## Extracted information
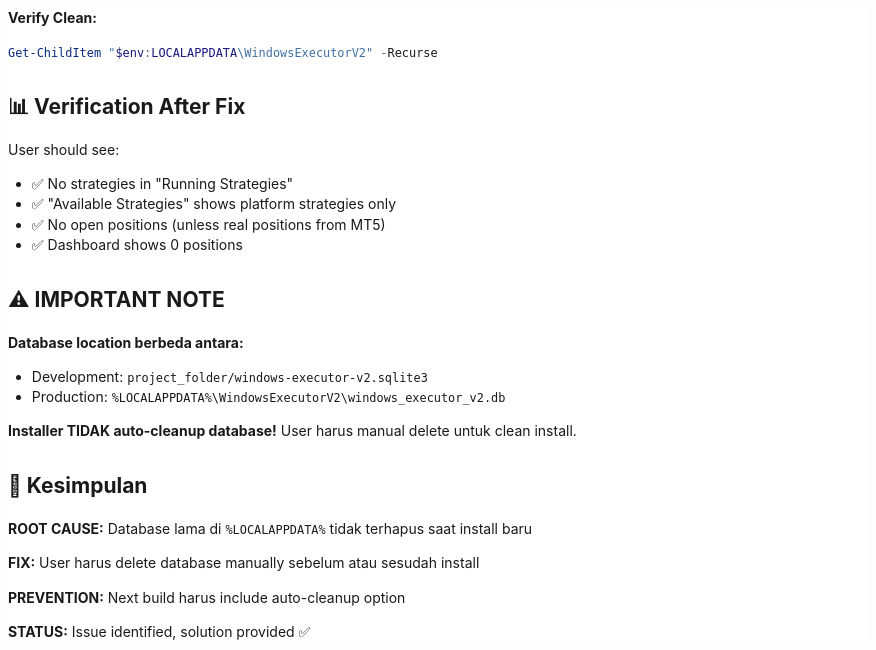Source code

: **Verify Clean:**
```powershell
Get-ChildItem "$env:LOCALAPPDATA\WindowsExecutorV2" -Recurse
```

## 📊 Verification After Fix

User should see:
- ✅ No strategies in "Running Strategies"
- ✅ "Available Strategies" shows platform strategies only
- ✅ No open positions (unless real positions from MT5)
- ✅ Dashboard shows 0 positions

## ⚠️ IMPORTANT NOTE

**Database location berbeda antara:**
- Development: `project_folder/windows-executor-v2.sqlite3`
- Production: `%LOCALAPPDATA%\WindowsExecutorV2\windows_executor_v2.db`

**Installer TIDAK auto-cleanup database!**
User harus manual delete untuk clean install.

## 🎯 Kesimpulan

**ROOT CAUSE:** Database lama di `%LOCALAPPDATA%` tidak terhapus saat install baru

**FIX:** User harus delete database manually sebelum atau sesudah install

**PREVENTION:** Next build harus include auto-cleanup option

**STATUS:** Issue identified, solution provided ✅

## Work order
When a line in the listing has the word "positions", return that line.

## Worked solution
- ✅ No open positions (unless real positions from MT5)
- ✅ Dashboard shows 0 positions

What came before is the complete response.